**Provided text**
■ ■ ■

Asia and Africa in the Global Economy

Asia and Africa in the Global Economy

Asia and Africa in the Global Economy

Asia and Africa in the Global Economy

Synopsis

This publication considers the different economic experiences of countries in Southeast Asia and sub-Saharan Africa, in terms of policy, institutional and structural aspects, divergence in economic growth and performance levels, and the extent of their integration into the global economy. Chapters discuss a variety of issues including the dynamics of globalisation, local entrepreneurship, exports, foreign direct investment, management of financial flows, foreign aid, debt and development.

■ ■ ■

Please set down the whole text on Asia and Africa in the global economy above word for word, keeping every line.

**Given material**
■ ■ ■

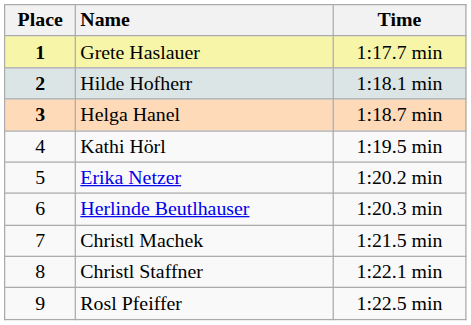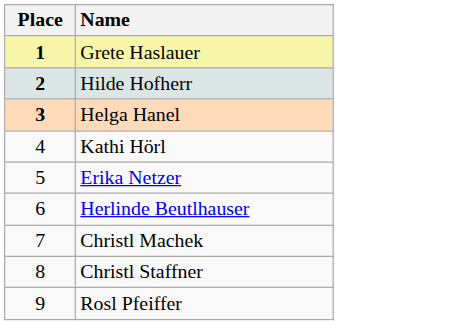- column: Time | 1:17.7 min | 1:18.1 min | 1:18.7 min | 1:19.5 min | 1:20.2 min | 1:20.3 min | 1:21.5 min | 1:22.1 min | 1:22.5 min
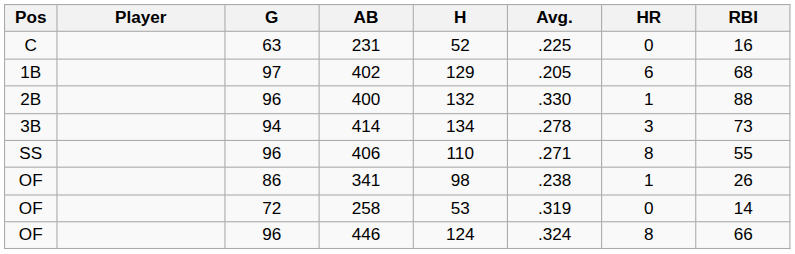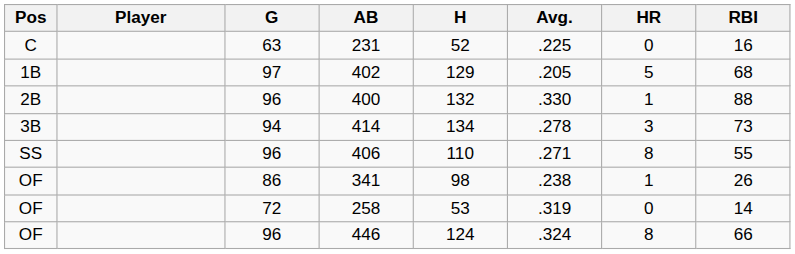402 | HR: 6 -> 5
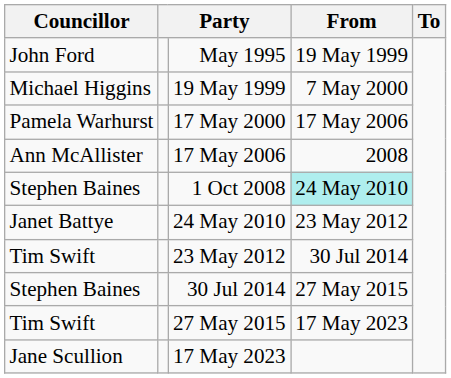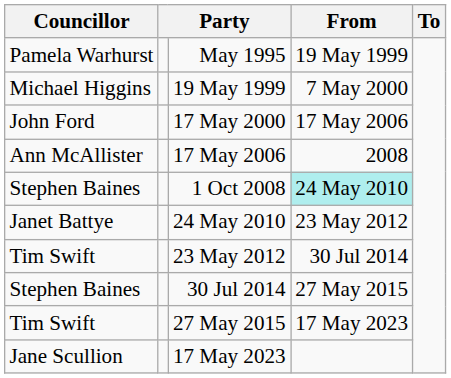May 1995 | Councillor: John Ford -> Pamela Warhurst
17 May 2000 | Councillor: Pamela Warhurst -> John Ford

■ ■ ■

**Task result**
Asia and Africa in the Global Economy

Asia and Africa in the Global Economy

Asia and Africa in the Global Economy

Asia and Africa in the Global Economy

Synopsis

This publication considers the different economic experiences of countries in Southeast Asia and sub-Saharan Africa, in terms of policy, institutional and structural aspects, divergence in economic growth and performance levels, and the extent of their integration into the global economy. Chapters discuss a variety of issues including the dynamics of globalisation, local entrepreneurship, exports, foreign direct investment, management of financial flows, foreign aid, debt and development.